EXERCISE PASSAGE:
=== Section Start ===
4. The intelligent meeting assistance system according to claim 3, wherein the text content includes one or a combination of a printed text content and a handwritten text content of the image, and the optical character recognition circuit executes the text recognition process on the image to recognize the printed text content and the handwritten text content of the image.
5. The intelligent meeting assistance system according to claim 3, wherein the chart content includes one or a combination of a pie chart content, a line chart content and a bar chart content of the image, and the chart recognition circuit executes the chart recognition process on the image to recognize the pie chart content, the line chart content and the bar chart content of the image.
6. The intelligent meeting assistance system according to claim 3, wherein the image analysis process further includes an animation recognition process, and the image content includes one or a combination of the text content, the chart content and an animation content of the image.
7. The intelligent meeting assistance system according to claim 6, wherein the image analyzing device further includes: an animation recognition circuit configured to execute the animation recognition process on the image to generate a third event record that records the animation content; wherein the image analyzing device is further configured to generate the first meeting minutes that record the image content based on the first event record, the second event record and the third event record.
8. The intelligent meeting assistance system according to claim 7, further comprising: an audio input device configured to generate audio data during the meeting; and an audio analyzing device coupled to the audio input device, wherein the audio analyzing device is configured to execute an audio analysis process on the audio data to generate second meeting minutes that record a plurality of records of speech content.
9. The intelligent meeting assistance system according to claim 8, wherein the image capturing device is further configured to sequentially capture multiple ones of the image displayed by the interactive device during the meeting, and the image analyzing device generates the first meeting minutes that separately records multiple ones of the image content.
10. The intelligent meeting assistance system according to claim 9, wherein the image analyzing device is further configured to add a timestamp to each of the multiple ones of the image content recorded in the first meeting minutes, and the audio analyzing device is further configured to add the timestamp to each of the plurality of speech contents recorded in the second meeting minutes.
11. The intelligent meeting assistance system according to claim 10, further comprising: an artificial intelligence processing circuit coupled to the image analyzing device and the audio analyzing device, and receiving the first meeting minutes and the second meeting minutes, wherein the artificial intelligence processing circuit is configured to integrate the first meeting minutes and the second meeting minutes, and input meeting minutes that is integrated into a natural language processing and machine learning model to analyze and generate third meeting minutes.
12. A method for generating meeting minutes, the method comprising following processes: configuring an image capturing device to capture an image displayed by an interactive device during a meeting; and configuring an image analyzing device to execute an image analysis process on the image to generate first meeting minutes that record image content.
13. The method according to claim 12, wherein the image content includes one or a combination of a text content and a chart content of the image, and the image analysis process includes a text recognition process and a chart recognition process.
=== Section End ===
Data entries
=== Section Start ===
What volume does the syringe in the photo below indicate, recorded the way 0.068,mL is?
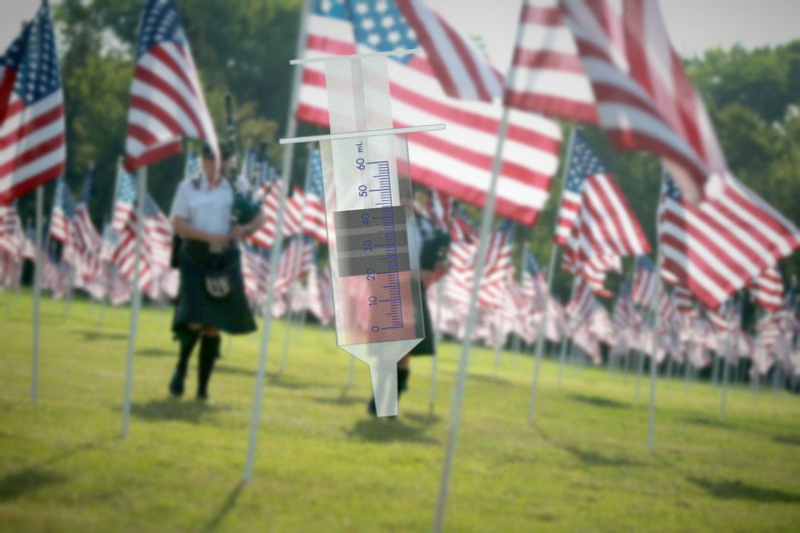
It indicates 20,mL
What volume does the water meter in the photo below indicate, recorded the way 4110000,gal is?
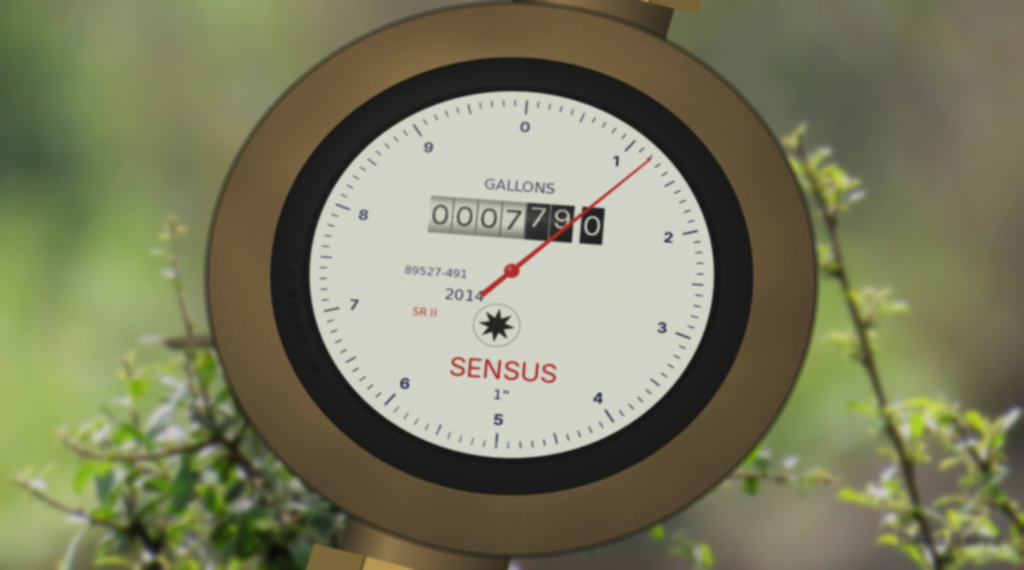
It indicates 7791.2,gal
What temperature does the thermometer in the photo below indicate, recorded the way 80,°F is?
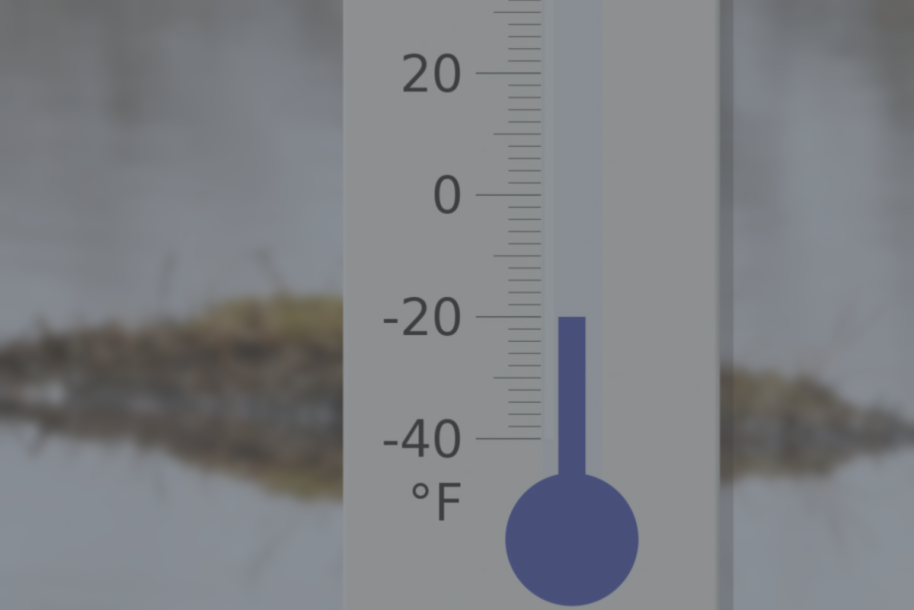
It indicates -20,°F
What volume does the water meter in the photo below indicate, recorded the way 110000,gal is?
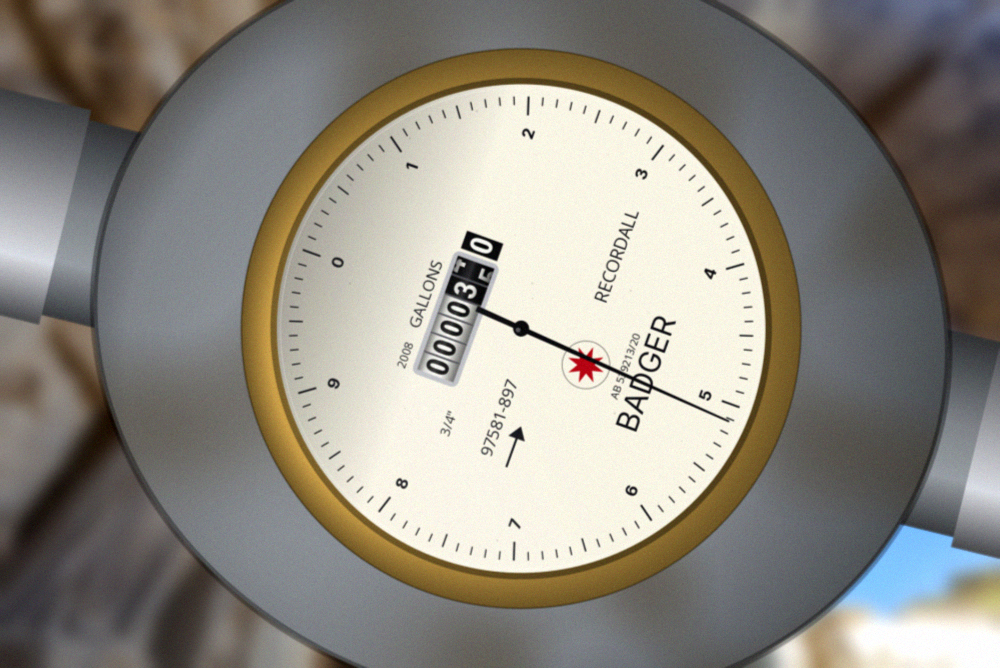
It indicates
=== Section End ===
WHAT YOU NEED TO DO:
A. Name every circuit mentioned in the meeting assistance claims.
B. Say whether each statement agrees with the meeting assistance claims, answering yes or no and quoting the deciding words: (i) In claim 10, the audio analyzing device adds the timestamp to each speech content in the second meeting minutes. (ii) Claim 8 depends on claim 6. (iii) In claim 4, the text content can include printed and handwritten text content of the image.
C. Retype the stretch of the meeting assistance claims from "6. The intelligent" through "third event record.".
The material plays no part in this work.

EXERCISE SOLUTIONS:
A.
- optical character recognition circuit
- chart recognition circuit
- animation recognition circuit
- artificial intelligence processing circuit

B.
(i) Yes: "the audio analyzing device is further configured to add the timestamp to each of the plurality of speech contents recorded in the second meeting minutes"
(ii) No: "The intelligent meeting assistance system according to claim 7"
(iii) Yes: "one or a combination of a printed text content and a handwritten text content of the image"

C.
6. The intelligent meeting assistance system according to claim 3, wherein the image analysis process further includes an animation recognition process, and the image content includes one or a combination of the text content, the chart content and an animation content of the image.
7. The intelligent meeting assistance system according to claim 6, wherein the image analyzing device further includes: an animation recognition circuit configured to execute the animation recognition process on the image to generate a third event record that records the animation content; wherein the image analyzing device is further configured to generate the first meeting minutes that record the image content based on the first event record, the second event record and the third event record.